Cumhuriyet Halk Partisi (CHP) Genel Başkanı Özgür Özel, Kıbrıs Barış Harekatı'nın 50. yıl kutlamaları nedeniyle gittikleri KKTC'de Büyükelçi Metin Feyzioğlu'nun kendilerini karşılamamasına sert tepki gösterdi.
Protokol kuralları gereği devlet görevlisinin ana muhalefeti karşılaması gerektiğini anlatan Özel, "Şu anda Kıbrıs'taki büyükelçi dışında Kıbrıs'taki hiç kimseye kızgın değilim. Çünkü oradaki o çirkin planlama büyükelçinin sorumluluğunda" dedi.
SÖZCÜ TV'de Uğur Dündar'ın sorularını yanıtlayan Özel'in sözlerinden satırbaşları şöyle:
Erdoğan'a ilk adımı ben attım
Son seçimlerdeki ana muhalefet partisinin genel başkanı ülkenin Cumhurbaşkanıyla bayramlaşmıyor, Anıtkabir'de bile el sıkışmıyor, camide bile göz göze gelmiyor. Ben bu tabloyu şahsen doğru bulmam. ülkeyi yönetmeye talip olan ve son seçimlerde birinci parti olmuş, bugün seçim yapılsa bütün anketlerde birinci parti çıkan bir partiye bu tablo yakışmaz. O yüzden ilk adımı ben attım.
22 yıl boyunca Tayyip Beyin partisi birinci partiydi. 22. yılın sonunda biz birinci parti olduk. Bugün seçim olsa biz iktidarız. O yüzden ilk telefonu ben açtım, ilk ziyarete ben gittim. Sonra da onlar bize geldi. Ben buna 'normalleşme' diyorum. Biz düşman değiliz. Biz bu ülkenin birinci ve ikinci partisiyiz.
Metin Feyzioğlu'nun şikayet edecek
Ülkemizde bir protokol var. Protokolde sayın Cumhurbaşkanı var, sayın Meclis Başkanı var, Ana muhalefet partisi var ve daha sonra diğer siyasi partiler var. Ben Türkiye'de protokolde üçüncü sıradayım, beni karışılama görevleri arasında ve dünyanın neresine gidilirse gidilsin ana muhalefet lideri büyükelçileri bizi havalimanlarında karşılıyorlar. Gelemeyebilirse elçilikten biri gelir. Hiç kimse yoksa çaycısı gelse başımızın üstünde yeri vardır çünkü Türkiye Cumhuriyetini karşılıyordur.
CHP'ye kini var
Biz Kıbrıs'a gittik ve bu ikinci gidişim, kendi yok (hadi CHP ile bir geçmişin var, belki bir kinin var) sen görev olarak orada bulunmak zorundasın. Kendin gelmezsen birini yolla. O yollanmayan kişiler de çok üzülüyordur ben eminim. Şu anda Kıbrıs'taki büyükelçi dışında Kıbrıs'taki hiç kimseye kızgın değilim. Çünkü oradaki o çirkin planlama büyükelçinin sorumluluğunda.

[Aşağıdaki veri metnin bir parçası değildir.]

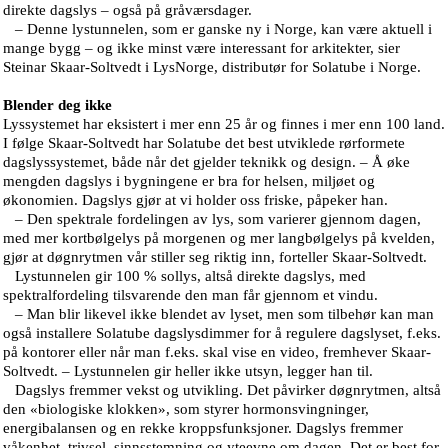
direkte dagslys – også på gråværsdager.
– Denne lystunnelen, som er ganske ny i Norge, kan være aktuell i
mange bygg – og ikke minst være interessant for arkitekter, sier
Steinar Skaar-Soltvedt i LysNorge, distributør for Solatube i Norge.
Blender deg ikke
Lyssystemet har eksistert i mer enn 25 år og finnes i mer enn 100 land.
I følge Skaar-Soltvedt har Solatube det best utviklede rørformete
dagslyssystemet, både når det gjelder teknikk og design. – Å øke
mengden dagslys i bygningene er bra for helsen, miljøet og
økonomien. Dagslys gjør at vi holder oss friske, påpeker han.
– Den spektrale fordelingen av lys, som varierer gjennom dagen,
med mer kortbølgelys på morgenen og mer langbølgelys på kvelden,
gjør at døgnrytmen vår stiller seg riktig inn, forteller Skaar-Soltvedt.
Lystunnelen gir 100 % sollys, altså direkte dagslys, med
spektralfordeling tilsvarende den man får gjennom et vindu.
– Man blir likevel ikke blendet av lyset, men som tilbehør kan man
også installere Solatube dagslysdimmer for å regulere dagslyset, f.eks.
på kontorer eller når man f.eks. skal vise en video, fremhever Skaar-
Soltvedt. – Lystunnelen gir heller ikke utsyn, legger han til.
Dagslys fremmer vekst og utvikling. Det påvirker døgnrytmen, altså
den «biologiske klokken», som styrer hormonsvingninger,
energibalansen og en rekke kroppsfunksjoner. Dagslys fremmer
våkenhet, trivsel, sinnsstemning og yteevne om dagen. Det er best for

Bugün açıklama yapmış beyefendi, "Biz sadece bakanları karşılarız. Partileri karşılamayız" diye... )Bakan benden sonra geliyor protokolde. Parti dediği de Ana muhalefet partisi...) Bir de Özgür beyi görmedim, görsem selamlardım diyor. Ekranlarda bütün Türkiye, bütün dünya gördü. Cumhurbaşkanı'nın iki yanındayım ben. Bu beyzade AK Parti masasına gidiyor bizim masamıza gelmiyor.
Bu kişi tek adam rejimine karşıydı
Bize ne garezi var bilmiyorum. Bildiğim bu kişi muhalifti, tek adam rejimine karşıydı. Sonra ne olduysa oldu 180 derece döndü. Büyükelçilik verdiler, kendi meslektaşları bunu aforoz ettiler. Bu sanki benim suçummuş gibi Atatürk'ün partisine kafa tutuyor şimdi. Büyükelçi olmasa ben ona diyeceğimi biliyorum da arabasında Türk bayrağı taşıyor...
Ben değerlendirmeyi Dışişleri Bakanlığı'na bırakıyorum. Ben ona bir kulp takarım onu öyle kullanırlar ama bu doğru değil. Bu hazımsızlıktan geliyor. Dönekler çok Ortodoks olur. Söylenecek çok söz var da taşıdığı bayrağa saygıdan söylemiyorum. Biz yaşadığımız rahatsızlığı Dışişleri'ne bildireceğiz. Gereğini yapmak da Dışişleri'ne kalmış.